Production of High Value Chemicals from CO 2 through Interlinking of Microbial Electrosynthesis and Yeast- based Processes

Abstract

The increase in global Carbon Dioxide (CO 2 ) emissions is causing climate change, which in turn is poised to trigger disastrous consequences. To curtail the rising industrial CO 2 emissions and avert its associated effects, various measures ranging from technological advancements to policies are being considered. Microbial Electrosynthesis (MES) is one of the emerging technologies for the conversion of CO 2 into multi-carbon chemicals. MES utilizes microbes as catalysts for the electricity-driven conversion of CO 2 to useful chemicals and fuels in bioelectrochemical systems. Although it offers several advantages over other CO 2 utilization approaches, difficulty in the production of high carbon chain length and thus high-value chemicals is one of the key challenges.

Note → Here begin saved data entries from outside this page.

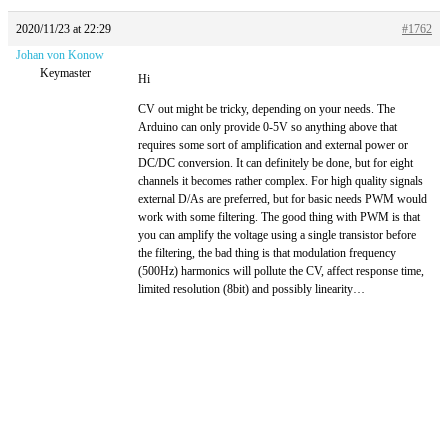
2020/11/23 at 22:29
#1762
Johan von Konow
Keymaster
Hi
CV out might be tricky, depending on your needs. The
Arduino can only provide 0-5V so anything above that
requires some sort of amplification and external power or
DC/DC conversion. It can definitely be done, but for eight
channels it becomes rather complex. For high quality signals
external D/As are preferred, but for basic needs PWM would
work with some filtering. The good thing with PWM is that
you can amplify the voltage using a single transistor before
the filtering, the bad thing is that modulation frequency
(500Hz) harmonics will pollute the CV, affect response time,
limited resolution (8bit) and possibly linearity…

In order to increase the value of chemicals being produced from CO 2 , two strategies, Viz., genetic engineering or synthetic biology and interlinking of different processes, are being considered. In this work, we demonstrate that high-value chemicals such as Sclareol (C 20 ) could be produced from CO 2 (C 1 ) by interlinking MES with the yeast-based processes. In the first process, CO 2 was converted to acetate by using Clostridium ljungdahlii via MES. Up to 478.25 mg/L organics production at the rate of 0.442±0.0512 g/L/day was achieved in bioelectrochemical systems. The acetate containing spent media was then fed to the genetically modified Saccharomyces cerevisiae as the sole carbon and energy source. Although this yeast grew slowly with acetate, it produced up to 6.364 mg/L sclareol. Further optimization studies of both the MES and yeast-based processes are needed to increase the production of acetate and sclareol, respectively.